Der Tag war für mich eine vielschichtige und enorm wertvolle Erfahrung. Insbesondere wurde mir klar, dass Menschen, die sich beruflich mit christlichen Themen beschäftigen, für das Thema Social Media prädestiniert zu sein scheinen. An der Tagung, die von A-Z top professionell und auf hohem Niveau organisiert war, nahmen 100 Personen teil – weitere Interessierte mussten sich mit einem Platz auf der Warteliste begnügen. Von diesem Tag habe ich einiges für mich persönlich und für meine Arbeit mitgenommen:
- In der Schweiz werden für die kirchliche Arbeit schon seit einiger Zeit Social Media als Ergänzung zur klassischen Kommunikation eingesetzt. Die reformierte Kirche betreibt auf ref.ch ihr Portal, die katholische Kirche hat mit kath.ch das Portal für die katholische Kirche der Schweiz aufgebaut (beide Seiten empfehle ich zum genaueren Studium zum Einsatz von Social Media). Dass nach dem Learning by doing eine gehörige Portion eigene Erfahrung mit dabei ist, zeigte die souveräne und fachlich fundierte Moderation von Pfarrerin Pascale Käser Huber.
- Die Tagung war für die Teilnehmer ein Showcase für den Einsatz moderner Mittel. Facebook für die Vor- und Nachbearbeitung, Twitter mit einer Twitterwall zum #gm11 am Anlass (deren Inhalte übrigens regelmässig aufgegriffen wurden), Videoaufzeichnungen, die auf YouTube kommen und natürlich wurde auch fotografiert. Teilnehmen konnte nur, wer zuvor eine Twitter oder Facebook-Schulung durchlaufen hatte und dadurch ein minimales Grundverständnis mitbrachte. Symbolisch für den Aufbruch war für mich die weiss gekleidete Ordensfrau hinter ihrem passend weissen MacBook die sich mit ihrem Nachbarn angeregt über den Twitterstream unterhielt.

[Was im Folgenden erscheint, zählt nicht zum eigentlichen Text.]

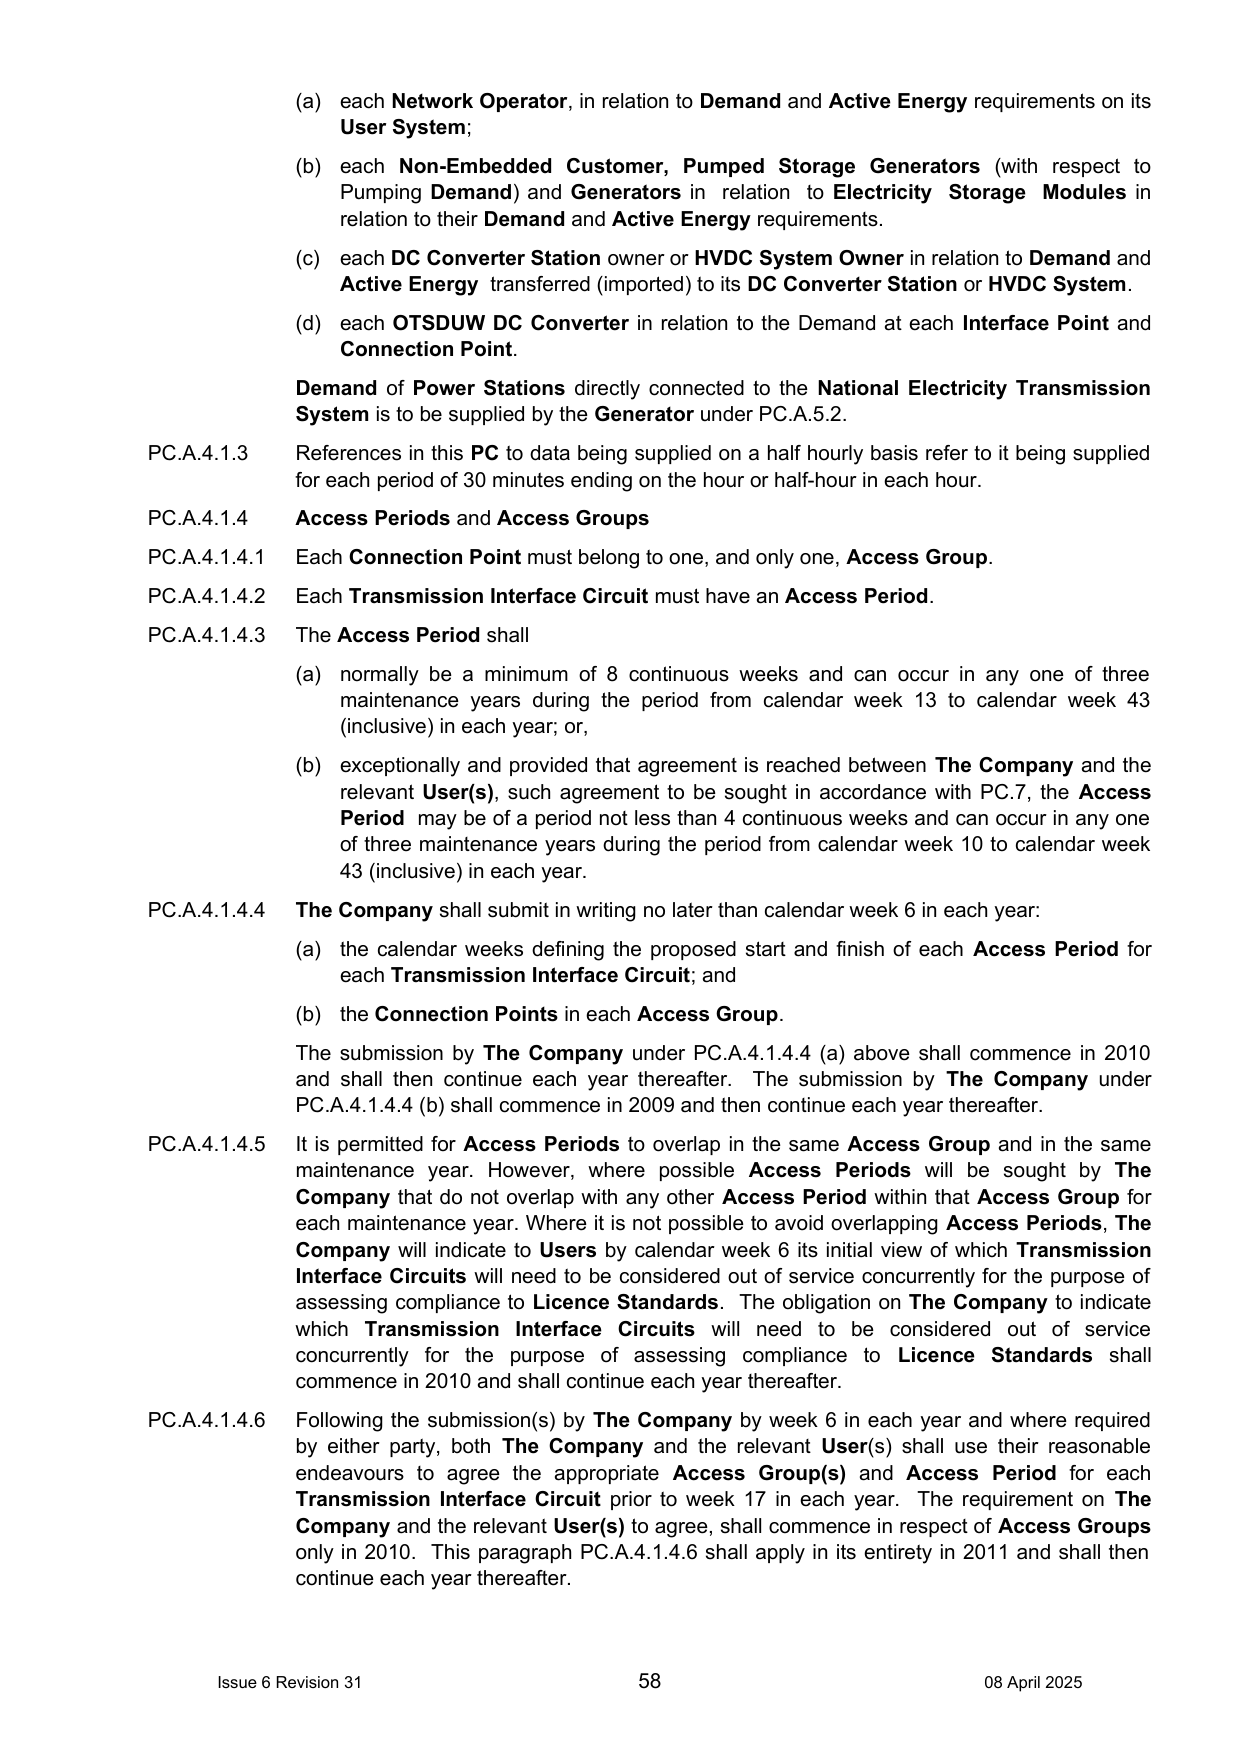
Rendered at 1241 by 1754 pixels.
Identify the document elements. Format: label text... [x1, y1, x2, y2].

- Das gemeinsame Referat von Urs Meier (Geschäftsführer reformierte Medien) und Dr. Charles Martig (Geschäftsführer katholischer Mediendienst) zeigte, dass längst nicht mehr die Digital Natives die kleinen Könige im Social Media-Land sind. Die beiden Theologen haben absolut fundiert gesprochen und eindrücklich herausgeschält, wo der gemeinsame Nenner zwischen religiösen Themen und den neuen Medien liegt: Beide sind im Kern durch und durch sozial. Auch auf dem Panel zeigten ihre Voten einen Sachverstand und ein Verständnis für die Zusammenhänge der Mechanismen, die ich in manchen Gesprächen mit Mitarbeitern aus der Wirtschaft und auch gar aus meiner eigenen Zunft noch schmerzlich vermisse.
- Die zahlreichen Fragen und die überaus aktive Beteiligung der Anwesenden zeigte: „Das Thema ist heiss“. Spürbar war der Wille, die Kommunikation im Social Web solide und richtig anzugehen. Auch in den Pausengesprächen habe ich eine grosse Offenheit und auch Begeisterungsfähigkeit für neue Wege festgestellt. Dennoch entstand nie der Eindruck, dass hier Kommunikationsverantwortliche unüberlegt und ziellos vorgehen und darum lieber gestern als morgen „Facebook machen“ wollen.
- Meine Präsentation habe ich noch während der Tagung bei Slideshare, Facebook und bei meinen weiteren Profilen eingestellt. Nie zuvor habe ich innert kürzester Zeit auf eine Präsentation an allen Orten so viele Kommentare, Fragen und Lob erhalten. In meinem Referat war die Thank You Economy, die ich unlängst in einer phantastischen Präsentation zur digitalen Selbstvermarktung der von mir sehr geschätzten Ulrike Langer entdeckt habe, kein Thema. Sie muss offenbar auch nicht gelernt werden, sie wird in diesen Kreisen einfach gelebt.
Kath.ch und Ref.ch haben mit dieser Tagung für viele kirchliche Mitarbeiter eine Tür zu einer neuen Welt aufgestossen und wichtige Impulse gegeben. Dass sie die Teilnehmer auch in Zukunft nicht alleine lassen, sondern sie weiter begleiten, zeigt ein niederschwelliges Angebot, das sie für jede Kirchgemeinde anbieten (Angebot kath.ch, Angebot ref.ch als pdf). Sie wissen, dass ein Anlass nicht reicht und dass ihr Social Media Weinstock erst dann Früchte trägt, wenn sie sich bewusst, andauernd und geplant in die Kommunikationsarbeit reinknien.